Government is different. Too many of our leaders say the only way to fix societal problems is to do it the old-fashioned way. They want us to slow down, pick a number, wait in line and just blindly invest big money in big government programs that have been around forever. Yawn.  Today’s voters realize that is not how today’s world works and are rightly pushing back.

I think this disconnect is one of the primary causes of the divide and rebellion we see in America today. Bureaucrats say if you want better schools you must stop asking so many questions and just put more money into the program. Same with traffic congestion and health care. Voters in the real world are not buying it anymore, because nothing else in their life still works that way. 

Consumers now get detailed information, pricing options and specific services that perfectly meet their expectations anytime they want them through an app on their phone, yet government wants that freedom and mobility to be ignored in the public arena.
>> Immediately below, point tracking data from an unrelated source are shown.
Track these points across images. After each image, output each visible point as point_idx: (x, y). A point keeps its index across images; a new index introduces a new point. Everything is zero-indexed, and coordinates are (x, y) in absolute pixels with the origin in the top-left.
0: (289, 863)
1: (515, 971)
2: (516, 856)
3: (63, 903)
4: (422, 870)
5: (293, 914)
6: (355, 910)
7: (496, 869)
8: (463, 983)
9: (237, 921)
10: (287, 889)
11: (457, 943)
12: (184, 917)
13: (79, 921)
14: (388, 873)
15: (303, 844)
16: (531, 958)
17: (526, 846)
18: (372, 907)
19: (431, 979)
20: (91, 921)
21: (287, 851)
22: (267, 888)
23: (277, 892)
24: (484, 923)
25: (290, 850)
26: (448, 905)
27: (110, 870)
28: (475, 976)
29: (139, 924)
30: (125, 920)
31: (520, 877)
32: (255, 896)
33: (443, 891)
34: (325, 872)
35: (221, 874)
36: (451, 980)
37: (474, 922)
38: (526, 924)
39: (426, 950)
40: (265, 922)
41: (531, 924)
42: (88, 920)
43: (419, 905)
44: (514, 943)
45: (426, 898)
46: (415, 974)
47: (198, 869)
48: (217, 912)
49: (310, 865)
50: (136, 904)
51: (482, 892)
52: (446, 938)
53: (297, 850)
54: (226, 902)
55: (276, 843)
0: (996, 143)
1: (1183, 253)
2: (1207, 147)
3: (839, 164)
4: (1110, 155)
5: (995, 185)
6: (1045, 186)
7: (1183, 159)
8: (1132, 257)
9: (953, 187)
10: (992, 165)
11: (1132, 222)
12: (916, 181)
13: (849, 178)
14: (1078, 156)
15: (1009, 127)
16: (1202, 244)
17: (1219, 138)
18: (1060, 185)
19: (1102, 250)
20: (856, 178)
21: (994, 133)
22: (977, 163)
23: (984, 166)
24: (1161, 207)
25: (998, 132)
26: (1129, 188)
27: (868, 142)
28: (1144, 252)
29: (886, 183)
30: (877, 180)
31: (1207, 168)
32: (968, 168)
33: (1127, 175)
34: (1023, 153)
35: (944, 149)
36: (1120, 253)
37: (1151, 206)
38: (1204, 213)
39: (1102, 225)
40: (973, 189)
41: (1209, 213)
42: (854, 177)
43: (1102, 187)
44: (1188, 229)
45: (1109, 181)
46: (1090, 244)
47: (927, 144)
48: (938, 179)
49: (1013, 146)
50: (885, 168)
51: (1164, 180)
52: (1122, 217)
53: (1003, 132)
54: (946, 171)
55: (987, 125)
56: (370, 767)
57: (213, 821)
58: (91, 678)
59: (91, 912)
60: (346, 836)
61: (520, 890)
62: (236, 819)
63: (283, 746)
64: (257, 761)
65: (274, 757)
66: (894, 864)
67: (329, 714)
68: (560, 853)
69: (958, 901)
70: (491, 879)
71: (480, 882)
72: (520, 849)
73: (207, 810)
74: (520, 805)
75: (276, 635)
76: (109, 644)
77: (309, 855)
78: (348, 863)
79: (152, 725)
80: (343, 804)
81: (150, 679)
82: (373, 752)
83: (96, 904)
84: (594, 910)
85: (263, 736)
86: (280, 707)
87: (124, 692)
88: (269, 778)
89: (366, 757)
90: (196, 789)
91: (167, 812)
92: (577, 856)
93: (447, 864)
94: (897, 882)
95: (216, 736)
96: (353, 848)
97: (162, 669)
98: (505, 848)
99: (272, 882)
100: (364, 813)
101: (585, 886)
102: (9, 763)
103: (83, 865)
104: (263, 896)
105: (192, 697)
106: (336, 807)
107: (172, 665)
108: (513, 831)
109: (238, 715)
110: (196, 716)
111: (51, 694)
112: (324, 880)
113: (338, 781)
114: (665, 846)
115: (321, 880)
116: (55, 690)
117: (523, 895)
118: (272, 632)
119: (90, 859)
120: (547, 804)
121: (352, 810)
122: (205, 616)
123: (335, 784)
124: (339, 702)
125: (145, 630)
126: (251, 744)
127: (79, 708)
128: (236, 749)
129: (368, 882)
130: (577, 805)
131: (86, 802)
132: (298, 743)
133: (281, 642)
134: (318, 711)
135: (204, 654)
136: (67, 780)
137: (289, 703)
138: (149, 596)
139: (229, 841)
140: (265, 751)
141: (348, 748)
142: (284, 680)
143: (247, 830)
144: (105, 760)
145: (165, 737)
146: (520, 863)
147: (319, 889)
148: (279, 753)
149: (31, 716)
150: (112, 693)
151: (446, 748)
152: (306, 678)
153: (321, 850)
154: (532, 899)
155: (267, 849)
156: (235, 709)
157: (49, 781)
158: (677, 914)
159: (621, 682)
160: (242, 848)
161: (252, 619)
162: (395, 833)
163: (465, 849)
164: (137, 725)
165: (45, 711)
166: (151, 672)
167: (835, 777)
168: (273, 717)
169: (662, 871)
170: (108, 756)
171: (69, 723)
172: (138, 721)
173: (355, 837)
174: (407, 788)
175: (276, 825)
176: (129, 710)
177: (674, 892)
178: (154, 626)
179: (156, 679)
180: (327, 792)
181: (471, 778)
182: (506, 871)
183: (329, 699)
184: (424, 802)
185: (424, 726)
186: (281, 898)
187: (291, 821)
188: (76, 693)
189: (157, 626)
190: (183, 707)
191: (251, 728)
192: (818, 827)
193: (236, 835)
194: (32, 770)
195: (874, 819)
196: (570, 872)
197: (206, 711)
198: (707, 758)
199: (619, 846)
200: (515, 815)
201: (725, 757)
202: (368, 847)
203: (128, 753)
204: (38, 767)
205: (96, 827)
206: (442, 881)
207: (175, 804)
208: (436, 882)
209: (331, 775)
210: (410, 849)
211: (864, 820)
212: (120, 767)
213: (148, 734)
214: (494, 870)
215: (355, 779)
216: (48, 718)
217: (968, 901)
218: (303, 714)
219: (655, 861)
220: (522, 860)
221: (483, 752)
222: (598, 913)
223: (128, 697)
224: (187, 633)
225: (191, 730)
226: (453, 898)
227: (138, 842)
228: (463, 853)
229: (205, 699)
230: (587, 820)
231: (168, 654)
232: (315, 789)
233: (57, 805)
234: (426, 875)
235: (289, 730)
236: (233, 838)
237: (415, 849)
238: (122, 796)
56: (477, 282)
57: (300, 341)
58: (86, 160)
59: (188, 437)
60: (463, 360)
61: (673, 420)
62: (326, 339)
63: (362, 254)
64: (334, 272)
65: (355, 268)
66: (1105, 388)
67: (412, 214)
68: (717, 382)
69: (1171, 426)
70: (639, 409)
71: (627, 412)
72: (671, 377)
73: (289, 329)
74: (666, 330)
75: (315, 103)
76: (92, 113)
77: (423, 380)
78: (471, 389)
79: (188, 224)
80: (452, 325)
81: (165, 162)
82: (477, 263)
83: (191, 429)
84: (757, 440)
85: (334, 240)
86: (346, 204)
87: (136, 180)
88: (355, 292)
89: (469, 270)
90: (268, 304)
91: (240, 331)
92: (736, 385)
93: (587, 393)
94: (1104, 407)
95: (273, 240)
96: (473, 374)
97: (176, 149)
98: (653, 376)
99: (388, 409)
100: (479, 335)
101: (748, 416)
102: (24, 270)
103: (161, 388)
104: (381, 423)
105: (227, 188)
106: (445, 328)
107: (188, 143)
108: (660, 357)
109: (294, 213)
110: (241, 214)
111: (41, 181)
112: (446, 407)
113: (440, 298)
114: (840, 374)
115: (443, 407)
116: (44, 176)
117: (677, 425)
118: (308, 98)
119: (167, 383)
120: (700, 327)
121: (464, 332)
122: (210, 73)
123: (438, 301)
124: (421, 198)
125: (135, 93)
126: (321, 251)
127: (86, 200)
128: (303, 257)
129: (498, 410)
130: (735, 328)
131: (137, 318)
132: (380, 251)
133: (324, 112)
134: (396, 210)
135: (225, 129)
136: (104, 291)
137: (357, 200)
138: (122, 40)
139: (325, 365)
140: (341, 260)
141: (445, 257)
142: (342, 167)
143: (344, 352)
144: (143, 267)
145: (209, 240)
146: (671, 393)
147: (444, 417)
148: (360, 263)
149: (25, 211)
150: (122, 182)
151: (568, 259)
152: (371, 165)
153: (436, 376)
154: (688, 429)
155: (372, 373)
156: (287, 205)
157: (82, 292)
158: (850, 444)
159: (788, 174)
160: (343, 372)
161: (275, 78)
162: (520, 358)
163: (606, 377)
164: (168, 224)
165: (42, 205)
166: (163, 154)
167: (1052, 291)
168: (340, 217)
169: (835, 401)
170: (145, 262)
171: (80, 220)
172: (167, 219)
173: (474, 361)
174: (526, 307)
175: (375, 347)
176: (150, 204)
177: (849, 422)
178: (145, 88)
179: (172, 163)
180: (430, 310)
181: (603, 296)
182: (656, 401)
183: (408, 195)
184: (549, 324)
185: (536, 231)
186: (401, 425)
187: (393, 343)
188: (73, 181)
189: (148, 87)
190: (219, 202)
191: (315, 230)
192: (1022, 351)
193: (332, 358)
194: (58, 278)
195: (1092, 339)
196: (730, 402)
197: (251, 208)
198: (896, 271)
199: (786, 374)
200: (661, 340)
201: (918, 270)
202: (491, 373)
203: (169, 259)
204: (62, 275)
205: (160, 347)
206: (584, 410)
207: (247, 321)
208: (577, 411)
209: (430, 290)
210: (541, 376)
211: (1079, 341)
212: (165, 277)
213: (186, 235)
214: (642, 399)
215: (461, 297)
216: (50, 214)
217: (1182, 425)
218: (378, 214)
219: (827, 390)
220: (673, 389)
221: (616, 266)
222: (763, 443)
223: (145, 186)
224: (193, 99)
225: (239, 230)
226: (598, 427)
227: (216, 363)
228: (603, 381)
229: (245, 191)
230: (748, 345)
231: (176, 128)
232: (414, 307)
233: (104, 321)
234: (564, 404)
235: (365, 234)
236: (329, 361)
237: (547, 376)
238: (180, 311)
Some officials are still confused why voters no longer want to just blindly pay for a low-performing school that their child must attend because of some government-drawn attendance zone. But their confusion is the equivalent of a local librarian being confused as to why today’s students won’t solely use books drawn from dusty shelves, organized by the Dewey Decimal System and card catalogues, to research their papers. It is tone-deaf in approach and unrealistic in application. Government is still selling battleships when consumer demand is for speedboats.
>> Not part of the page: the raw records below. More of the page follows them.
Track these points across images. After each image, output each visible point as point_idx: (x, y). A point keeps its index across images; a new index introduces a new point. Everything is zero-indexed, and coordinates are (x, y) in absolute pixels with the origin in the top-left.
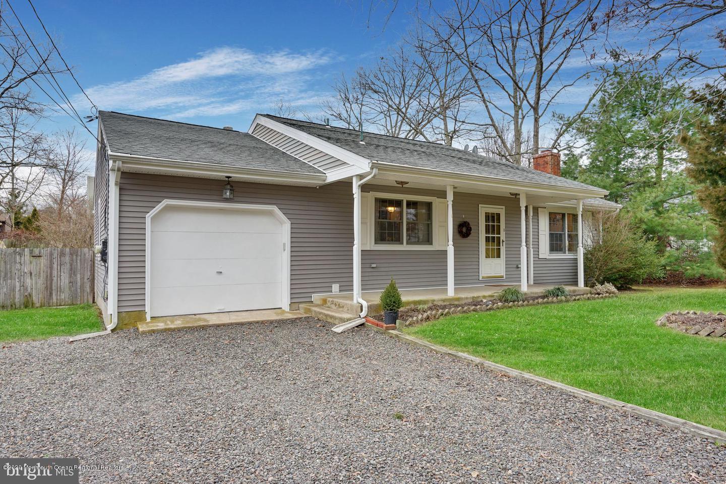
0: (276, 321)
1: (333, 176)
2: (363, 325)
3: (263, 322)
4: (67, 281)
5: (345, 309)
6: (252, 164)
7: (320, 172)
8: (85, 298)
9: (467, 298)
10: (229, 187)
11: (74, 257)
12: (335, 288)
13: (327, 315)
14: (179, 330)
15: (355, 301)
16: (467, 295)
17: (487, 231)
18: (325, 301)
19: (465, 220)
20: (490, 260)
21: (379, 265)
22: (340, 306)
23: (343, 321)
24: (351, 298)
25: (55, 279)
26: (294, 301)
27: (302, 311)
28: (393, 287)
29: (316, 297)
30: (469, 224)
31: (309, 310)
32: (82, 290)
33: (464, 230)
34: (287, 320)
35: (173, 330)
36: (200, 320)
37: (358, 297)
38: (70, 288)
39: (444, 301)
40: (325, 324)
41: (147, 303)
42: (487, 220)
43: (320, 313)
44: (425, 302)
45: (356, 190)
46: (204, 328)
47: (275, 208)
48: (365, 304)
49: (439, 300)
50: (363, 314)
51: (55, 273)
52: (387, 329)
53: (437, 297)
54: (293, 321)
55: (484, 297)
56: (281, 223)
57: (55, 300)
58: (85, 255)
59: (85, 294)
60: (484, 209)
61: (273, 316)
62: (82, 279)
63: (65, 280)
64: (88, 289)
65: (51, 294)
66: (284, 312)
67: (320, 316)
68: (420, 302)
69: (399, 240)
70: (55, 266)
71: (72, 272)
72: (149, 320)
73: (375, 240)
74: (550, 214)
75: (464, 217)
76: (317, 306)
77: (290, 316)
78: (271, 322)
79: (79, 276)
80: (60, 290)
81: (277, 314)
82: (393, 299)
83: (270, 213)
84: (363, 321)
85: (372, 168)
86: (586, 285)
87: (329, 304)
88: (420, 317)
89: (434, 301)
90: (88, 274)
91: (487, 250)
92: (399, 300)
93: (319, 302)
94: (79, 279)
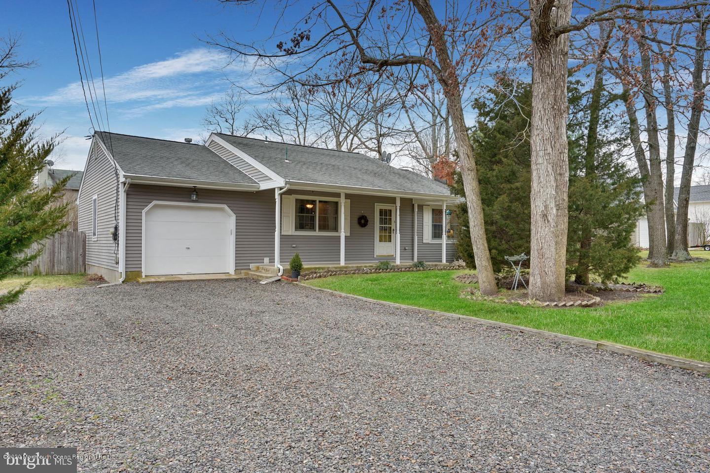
0: (225, 279)
1: (264, 186)
2: (279, 280)
3: (216, 280)
4: (65, 256)
5: (270, 272)
6: (210, 178)
7: (256, 183)
8: (79, 269)
9: (353, 267)
10: (195, 193)
11: (71, 238)
12: (266, 260)
13: (258, 276)
14: (164, 282)
15: (276, 267)
16: (354, 265)
17: (381, 222)
18: (258, 268)
19: (364, 215)
20: (383, 244)
21: (298, 246)
22: (267, 270)
23: (267, 278)
24: (274, 266)
25: (56, 254)
26: (238, 268)
27: (243, 275)
28: (297, 256)
29: (252, 266)
30: (366, 217)
31: (248, 274)
32: (77, 264)
33: (363, 221)
34: (232, 279)
35: (161, 282)
36: (176, 277)
37: (277, 265)
38: (67, 262)
39: (336, 268)
40: (256, 281)
41: (143, 266)
42: (381, 214)
43: (254, 275)
44: (323, 268)
45: (277, 197)
46: (179, 281)
47: (225, 207)
48: (281, 268)
49: (332, 268)
50: (280, 274)
51: (56, 250)
52: (292, 281)
53: (331, 266)
54: (236, 280)
55: (366, 267)
56: (230, 216)
57: (56, 270)
58: (78, 236)
59: (79, 266)
60: (378, 207)
61: (223, 277)
62: (77, 254)
63: (64, 255)
64: (81, 262)
65: (53, 266)
66: (231, 275)
67: (254, 277)
68: (319, 268)
69: (313, 228)
70: (57, 245)
71: (69, 250)
72: (144, 277)
73: (296, 228)
74: (433, 210)
75: (363, 212)
76: (252, 271)
77: (235, 277)
78: (223, 280)
79: (74, 252)
80: (60, 262)
81: (226, 276)
82: (296, 264)
83: (222, 210)
84: (280, 278)
85: (286, 184)
86: (447, 261)
87: (260, 269)
88: (315, 275)
89: (329, 268)
90: (81, 251)
91: (381, 237)
92: (301, 265)
93: (254, 269)
94: (74, 255)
It seems silly. Why the resistance to force government to technologically evolve as the rest of the world has done? Technology is not liberal or conservative. It is fair game for all. Why shouldn’t someone be able to choose the best school option for their child, use a version of a ridesharing app to get them there each day and easily monitor the details of their performance on their phone? 

State government spends billions each year directly on buildings, personnel, overhead and entitlements to educate our kids because that is the way we have always done it. Imagine if government began using many of those same dollars to give parents more power to choose.  What would that type of parental empowerment do to change poverty, community involvement and school performance? You think those buildings and systems would evolve just as quickly as Amazon or Apple does in the private sector to capture that consumer’s interest? I think the successful ones would immediately run to their consumers (the parents) and ask them how they can best meet their needs and keep their investment. The others would be forced to evolve or lose their customers. Wouldn’t the DMV and other legacy state government models feel the same pressure with competition from technology?
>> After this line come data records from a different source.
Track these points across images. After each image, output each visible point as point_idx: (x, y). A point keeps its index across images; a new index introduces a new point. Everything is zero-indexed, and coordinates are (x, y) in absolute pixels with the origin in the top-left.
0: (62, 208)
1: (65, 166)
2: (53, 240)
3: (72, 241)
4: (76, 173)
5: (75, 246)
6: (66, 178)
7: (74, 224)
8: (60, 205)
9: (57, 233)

The state of Ohio has a website called WWW.OHIOCHECKBOOK.COM where every dollar spent by all levels of government is displayed. Want to see the check written by a local town to the service company that provides the chemicals to the local public pool? It is on there. Want to see every dollar spent by the local school system and a list of their contacts? It is on there, and it is written in plain English and accessible by just a few clicks. It is hard for government to hide dollars and poor performance in a transparent system like that.

Imagine if in Louisiana consumers could easily access that type of information from their phone? What do you think that would tell us about how efficiently our government is using our taxpayer dollars? How many of those investments would look like dollars spent to meet the needs of the people as compared to dollars spent to meet the needs of the bureaucracy?

There is only one way to find out.

A major injection of technology and transparency in government might help bridge this divide we seem to have between conservatives and liberals in meeting our needs. Everyone wants good schools, strong economies, safe communities and affordable health care. But less and less of us are willing to continuously buy government’s message that the only way to get there is fewer questions and more money. The market has evolved. Consumer expectations have evolved. Government must also… if they don’t want to fall prey to the Amazon Effect.